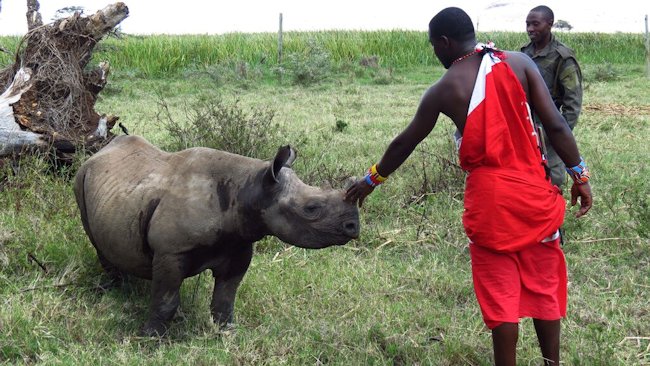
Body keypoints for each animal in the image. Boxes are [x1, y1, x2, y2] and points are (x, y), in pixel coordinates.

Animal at [76, 136, 360, 336]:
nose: (353, 226)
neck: (250, 187)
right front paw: (149, 337)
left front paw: (227, 332)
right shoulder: (171, 251)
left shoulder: (239, 245)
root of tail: (100, 151)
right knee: (93, 235)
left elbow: (225, 298)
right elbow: (166, 300)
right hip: (81, 177)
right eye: (311, 208)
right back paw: (116, 288)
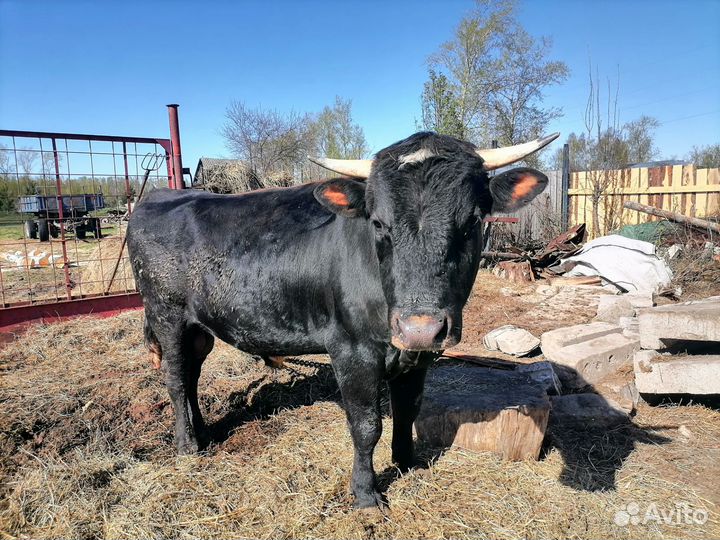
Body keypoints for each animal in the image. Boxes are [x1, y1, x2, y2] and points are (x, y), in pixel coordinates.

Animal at [126, 131, 556, 509]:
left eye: (473, 221)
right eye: (379, 223)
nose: (420, 327)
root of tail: (157, 197)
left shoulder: (417, 357)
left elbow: (408, 409)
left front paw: (407, 462)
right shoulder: (352, 350)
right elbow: (366, 426)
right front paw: (366, 493)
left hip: (199, 327)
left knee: (192, 375)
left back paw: (202, 431)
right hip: (166, 314)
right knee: (176, 379)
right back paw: (187, 446)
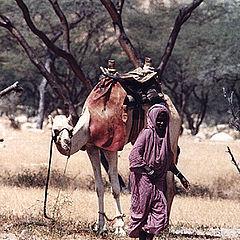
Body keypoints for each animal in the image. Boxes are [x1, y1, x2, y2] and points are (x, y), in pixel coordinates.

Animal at [49, 61, 180, 235]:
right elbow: (99, 187)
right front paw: (100, 226)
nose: (64, 142)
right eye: (54, 130)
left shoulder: (111, 148)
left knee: (170, 184)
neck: (91, 120)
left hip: (171, 136)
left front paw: (120, 227)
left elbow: (115, 188)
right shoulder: (92, 147)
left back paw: (162, 228)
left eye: (69, 129)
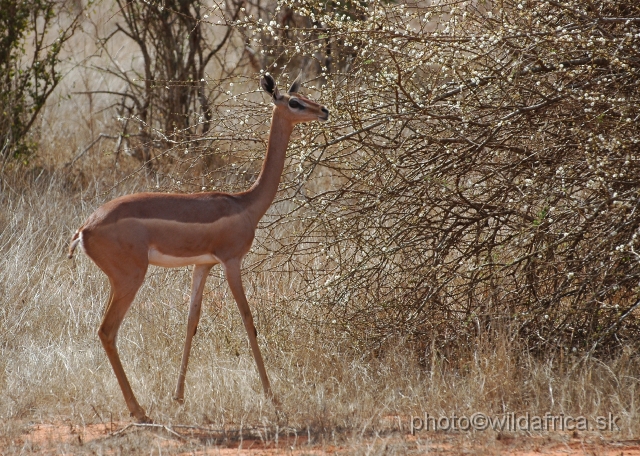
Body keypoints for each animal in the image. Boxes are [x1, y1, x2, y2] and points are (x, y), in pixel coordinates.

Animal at [69, 73, 330, 422]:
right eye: (294, 102)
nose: (324, 111)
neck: (245, 204)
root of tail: (85, 228)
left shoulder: (202, 265)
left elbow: (191, 321)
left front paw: (178, 397)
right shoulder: (231, 261)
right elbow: (248, 319)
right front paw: (273, 398)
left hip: (122, 280)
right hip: (130, 278)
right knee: (107, 331)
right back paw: (139, 411)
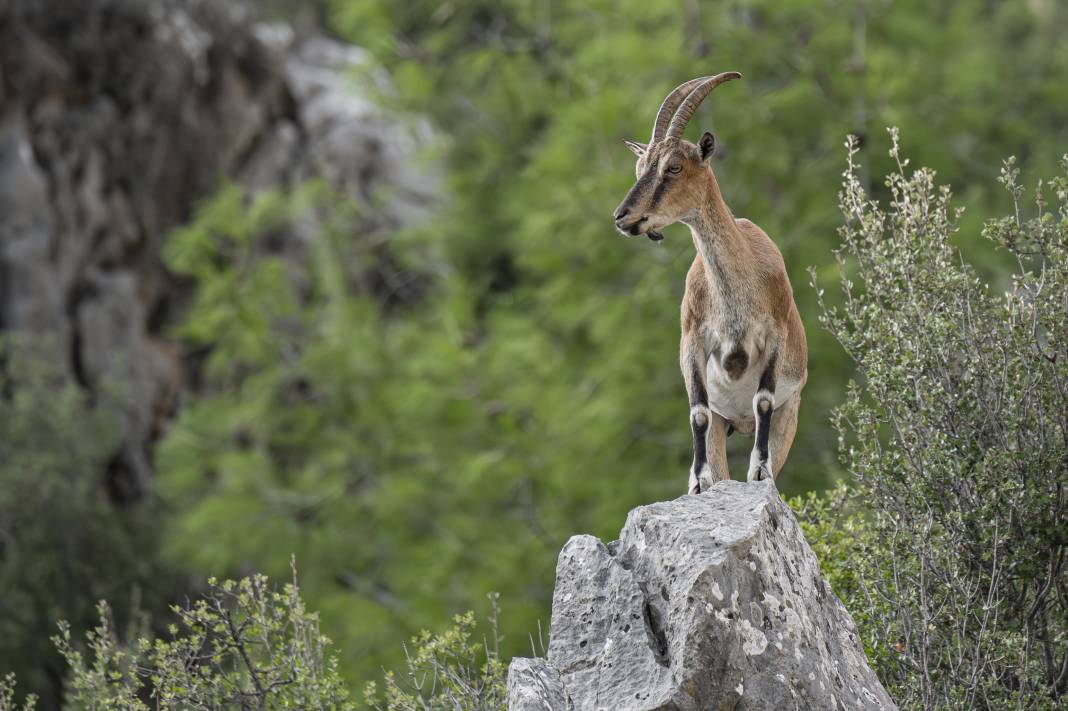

****

[Your task] Above are the records; repeat them all exactly, without the pictures.

[Solved problem]
Body keypoints for each animal in the image. Boxes are [x1, y1, x2, y2] and points are (x, y), in pixel coordinates.

Animal at [76, 136, 360, 336]:
nose: (353, 226)
neck: (250, 187)
right front paw: (149, 337)
left front paw: (227, 332)
right shoulder: (171, 251)
left shoulder: (239, 245)
root of tail: (100, 151)
right knee: (93, 235)
left elbow: (225, 298)
right elbow: (166, 300)
right hip: (81, 177)
right eye: (311, 208)
right back paw: (116, 288)
Body keypoints for each animal in the image. Boxes are [x1, y1, x2, y2] and points are (x, y), in pixel coordinates.

Animal at [126, 131, 556, 509]:
left eye: (473, 221)
right eye: (379, 223)
nose: (420, 327)
root of tail: (157, 197)
left shoulder: (417, 357)
left elbow: (408, 409)
left front paw: (407, 462)
right shoulder: (352, 350)
right elbow: (366, 426)
right front paw: (366, 493)
left hip: (199, 327)
left knee: (192, 375)
left back paw: (202, 431)
right hip: (166, 314)
right knee: (176, 379)
right back paw: (187, 446)
Body keypoints for each animal in the image. Boxes are [x1, y1, x2, y2] and points are (x, y), in pixel coordinates.

Animal at [49, 61, 180, 235]:
right elbow: (99, 187)
right front paw: (100, 226)
nose: (64, 142)
right eye: (54, 130)
left shoulder: (111, 148)
left knee: (170, 184)
neck: (91, 120)
left hip: (171, 136)
left front paw: (120, 227)
left elbow: (115, 188)
right shoulder: (92, 147)
left back paw: (162, 228)
left eye: (69, 129)
Body keypoints for each animal in the image. Boxes are [x1, y1, x2, y2] and points are (x, y), in pixel coordinates.

Animal at [69, 73, 330, 422]:
right eye: (294, 102)
nose: (324, 111)
neck: (245, 204)
root of tail: (85, 228)
left shoulder: (202, 265)
left elbow: (191, 321)
left front paw: (178, 397)
right shoulder: (231, 261)
right elbow: (248, 319)
right front paw: (273, 398)
left hip: (122, 280)
right hip: (130, 278)
right knee: (107, 331)
right back paw: (139, 411)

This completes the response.